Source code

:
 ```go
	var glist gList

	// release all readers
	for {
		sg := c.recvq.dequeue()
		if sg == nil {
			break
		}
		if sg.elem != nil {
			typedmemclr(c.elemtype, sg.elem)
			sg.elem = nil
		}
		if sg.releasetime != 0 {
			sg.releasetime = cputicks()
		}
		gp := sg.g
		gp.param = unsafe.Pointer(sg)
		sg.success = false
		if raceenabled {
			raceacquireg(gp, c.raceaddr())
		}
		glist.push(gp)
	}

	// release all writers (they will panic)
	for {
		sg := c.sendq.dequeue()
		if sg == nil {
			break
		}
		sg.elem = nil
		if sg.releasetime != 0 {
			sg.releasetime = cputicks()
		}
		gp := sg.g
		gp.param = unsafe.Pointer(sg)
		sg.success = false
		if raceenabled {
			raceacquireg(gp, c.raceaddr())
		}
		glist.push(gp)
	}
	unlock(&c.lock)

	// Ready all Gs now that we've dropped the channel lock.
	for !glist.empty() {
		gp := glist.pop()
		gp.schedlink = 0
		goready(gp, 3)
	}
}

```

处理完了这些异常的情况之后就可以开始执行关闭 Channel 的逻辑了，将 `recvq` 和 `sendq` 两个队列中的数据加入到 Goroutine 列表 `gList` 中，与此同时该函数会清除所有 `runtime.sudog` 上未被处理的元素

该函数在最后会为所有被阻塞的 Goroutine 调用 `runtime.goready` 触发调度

--

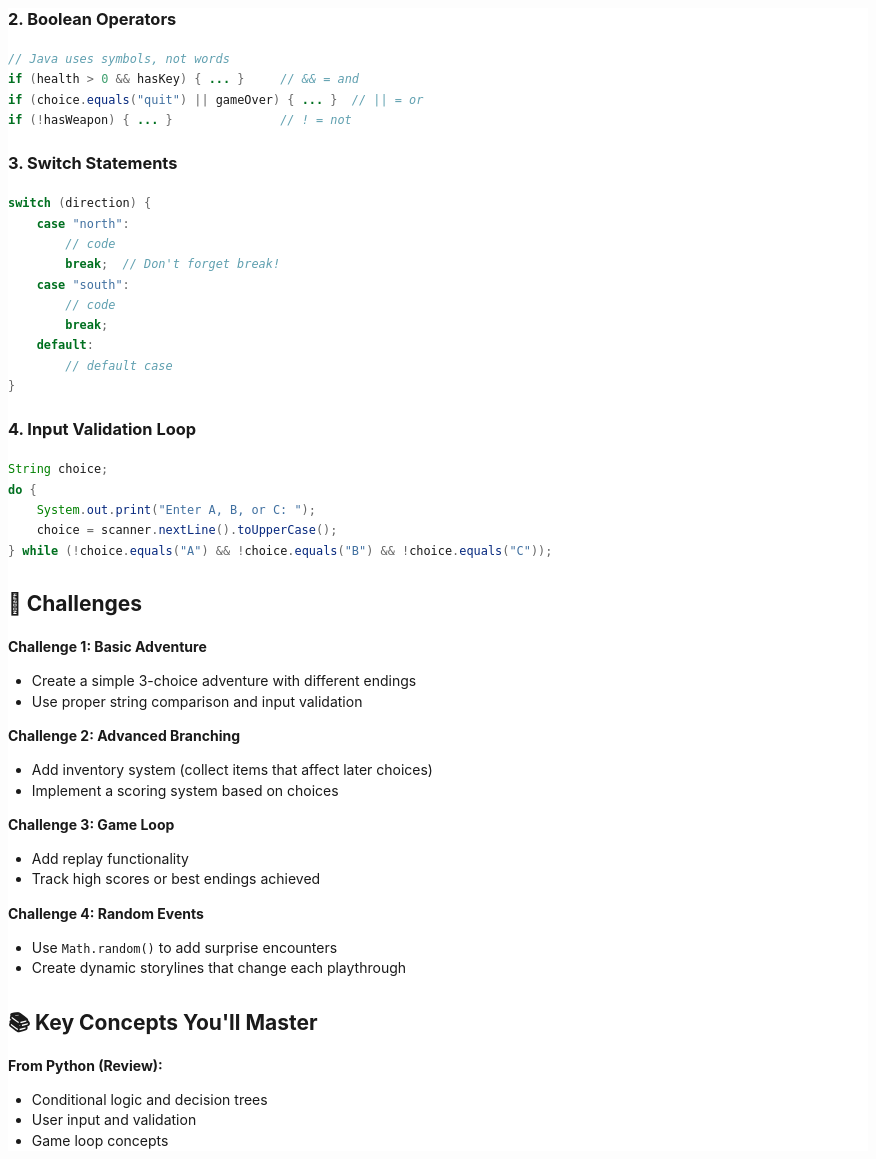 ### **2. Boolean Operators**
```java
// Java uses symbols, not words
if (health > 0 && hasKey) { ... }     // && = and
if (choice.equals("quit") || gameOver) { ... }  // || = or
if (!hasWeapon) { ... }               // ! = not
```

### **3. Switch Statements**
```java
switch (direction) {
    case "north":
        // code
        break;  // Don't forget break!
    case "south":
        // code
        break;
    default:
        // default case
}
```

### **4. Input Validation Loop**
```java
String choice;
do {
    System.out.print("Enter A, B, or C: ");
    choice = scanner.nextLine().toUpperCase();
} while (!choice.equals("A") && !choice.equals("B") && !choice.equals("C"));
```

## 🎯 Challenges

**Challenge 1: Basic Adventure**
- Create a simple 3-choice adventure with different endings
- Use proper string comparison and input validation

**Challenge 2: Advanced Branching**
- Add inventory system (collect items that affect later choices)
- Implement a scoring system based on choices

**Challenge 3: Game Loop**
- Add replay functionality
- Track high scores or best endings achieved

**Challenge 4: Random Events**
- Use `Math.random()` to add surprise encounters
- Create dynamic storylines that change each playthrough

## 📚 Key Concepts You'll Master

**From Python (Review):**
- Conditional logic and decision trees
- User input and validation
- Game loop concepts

▶ [Task goal]:
Only lines holding the word "recvq" are wanted; copy each one from the listing.

▶ [Response to this task]:
		sg := c.recvq.dequeue()
处理完了这些异常的情况之后就可以开始执行关闭 Channel 的逻辑了，将 `recvq` 和 `sendq` 两个队列中的数据加入到 Goroutine 列表 `gList` 中，与此同时该函数会清除所有 `runtime.sudog` 上未被处理的元素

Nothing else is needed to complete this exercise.